■ Kutipan untuk Dibaca
========

Hampir sebulan kita meninggalkan Ramadan. Selama itu juga kita bisa menilai diri kita sendiri. Kita berikan pertanyaan kepada diri kita, apakah sesudah Ramadan saya menjadi lebih baik, atau menjadi lebih buruk? Jika tidak bisa lebih baik dari saat Ramadan, janganlah menjadi lebih buruk. Minimal kondisi kita tetap seperti saat Ramadan.
Maka paling tidak ada tiga jenis orang setelah Ramadhan berlalu. Pertama, orang yang tidak mengambil manfaat dengan Ramadhan. Momentum Ramadan tidak digunakan untuk beralih dari perbuatan dosa dan maksiat. Sesudah Ramadan orang seperti ini masih saja dalam keadaan berdosa. Kita yakin tidak ada di antara kita yang hadir dalam masjid ini yang masuk kategori pertama ini. Kategori kedua sebaliknya, orang yang sebelum Ramadan, di saat Ramadan dan sesudah Ramadan sama ketakwaannya kepada Allah. Kita berharap berada dalam kelompok ini. Tapi tidak banyak sepertinya kita yang berada dalam posisi ini. Di antara indikatornya adalah, masjid kita hanya ramai saat Ramadan. Di luar Ramadan, masjid hanya ramai saat salat Jumat.
Kategori ketiga--dan ini mungkin umumnya kita yang hadir hari ini--adalah orang memanfaatkan fasilitas Ramadan untuk beribadah dengan harapan terhapus dosanya yang telah berlalu. Siang dan malam Ramadan diisi dengan ibadah kepada Allah. Baik ibadah wajib maupun ibadah sunnah. Bahkan ada yang memanfaatkan Ramadan sebagai momentum perubahan ke arah yang lebih baik. Namun sayang seribu kali sayang, setelah Ramadan berlalu orang ini seolah lupa dengan latihan yang telah dilakukannya selama sebulan penuh. Setelah Ramadan seolah lupa jalan ke masjid. Tidak lagi membaca Alquran. Jarang bersedekah. Atau mungkin kembali berbuat dosa dan maksiat yang sudah ditinggalkan selama Ramadan.

========

■ Data Hasil Ekstraksi
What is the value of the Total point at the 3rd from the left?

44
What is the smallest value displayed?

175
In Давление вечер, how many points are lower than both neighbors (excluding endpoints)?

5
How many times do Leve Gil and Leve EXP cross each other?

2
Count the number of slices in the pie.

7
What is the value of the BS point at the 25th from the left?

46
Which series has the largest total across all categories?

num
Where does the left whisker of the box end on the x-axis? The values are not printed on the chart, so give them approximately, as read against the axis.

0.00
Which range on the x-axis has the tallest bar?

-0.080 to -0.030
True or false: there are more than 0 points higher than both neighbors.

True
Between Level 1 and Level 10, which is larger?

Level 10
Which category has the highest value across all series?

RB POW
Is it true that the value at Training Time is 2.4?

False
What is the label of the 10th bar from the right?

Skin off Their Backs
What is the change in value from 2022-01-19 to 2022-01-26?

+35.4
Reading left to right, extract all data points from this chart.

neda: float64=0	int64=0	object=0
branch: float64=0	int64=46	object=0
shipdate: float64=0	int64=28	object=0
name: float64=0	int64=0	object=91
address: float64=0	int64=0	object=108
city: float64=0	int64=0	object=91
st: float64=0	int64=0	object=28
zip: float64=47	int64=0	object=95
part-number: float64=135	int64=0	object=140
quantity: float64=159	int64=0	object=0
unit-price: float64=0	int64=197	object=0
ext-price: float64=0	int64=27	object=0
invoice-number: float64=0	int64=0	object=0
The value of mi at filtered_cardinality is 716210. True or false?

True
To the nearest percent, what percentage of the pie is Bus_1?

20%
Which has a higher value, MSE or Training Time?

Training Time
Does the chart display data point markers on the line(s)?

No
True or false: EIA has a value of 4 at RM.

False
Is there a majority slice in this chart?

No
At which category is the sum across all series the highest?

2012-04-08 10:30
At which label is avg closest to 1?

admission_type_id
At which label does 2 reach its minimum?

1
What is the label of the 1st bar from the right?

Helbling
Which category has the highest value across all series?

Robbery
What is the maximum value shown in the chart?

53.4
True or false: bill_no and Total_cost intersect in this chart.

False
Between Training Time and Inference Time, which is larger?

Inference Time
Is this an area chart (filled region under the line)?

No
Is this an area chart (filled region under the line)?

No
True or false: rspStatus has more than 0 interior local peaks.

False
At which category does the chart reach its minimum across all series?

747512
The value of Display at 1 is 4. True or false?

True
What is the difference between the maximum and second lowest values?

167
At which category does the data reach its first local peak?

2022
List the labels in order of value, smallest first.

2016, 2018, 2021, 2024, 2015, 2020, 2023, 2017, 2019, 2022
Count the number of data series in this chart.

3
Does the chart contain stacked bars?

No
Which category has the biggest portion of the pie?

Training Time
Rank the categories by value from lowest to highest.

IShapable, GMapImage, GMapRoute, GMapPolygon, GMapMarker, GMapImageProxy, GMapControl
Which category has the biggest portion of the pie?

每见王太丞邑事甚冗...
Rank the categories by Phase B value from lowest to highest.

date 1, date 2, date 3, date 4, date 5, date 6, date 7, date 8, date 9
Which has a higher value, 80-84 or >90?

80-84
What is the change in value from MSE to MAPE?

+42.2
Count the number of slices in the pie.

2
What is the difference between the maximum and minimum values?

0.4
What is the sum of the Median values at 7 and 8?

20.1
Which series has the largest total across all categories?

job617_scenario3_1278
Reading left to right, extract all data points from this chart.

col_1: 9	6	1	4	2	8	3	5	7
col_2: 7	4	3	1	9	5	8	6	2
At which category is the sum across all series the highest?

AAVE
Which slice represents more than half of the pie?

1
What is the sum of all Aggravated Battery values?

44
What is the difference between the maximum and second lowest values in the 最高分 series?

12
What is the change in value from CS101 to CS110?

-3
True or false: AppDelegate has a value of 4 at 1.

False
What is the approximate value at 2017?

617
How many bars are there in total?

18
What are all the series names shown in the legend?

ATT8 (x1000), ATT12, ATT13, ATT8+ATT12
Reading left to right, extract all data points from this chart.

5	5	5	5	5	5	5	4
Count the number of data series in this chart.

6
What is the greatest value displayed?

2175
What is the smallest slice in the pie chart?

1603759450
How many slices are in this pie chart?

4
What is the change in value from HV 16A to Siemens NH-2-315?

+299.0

========

■ Tujuan Anda
Dalam kutipan tentang keadaan orang setelah Ramadan, apa indikator yang disebutkan bahwa tidak banyak orang berada di kategori kedua?

■ Jawaban Tertulis
Masjid hanya ramai saat Ramadan, sedangkan di luar Ramadan masjid hanya ramai saat salat Jumat.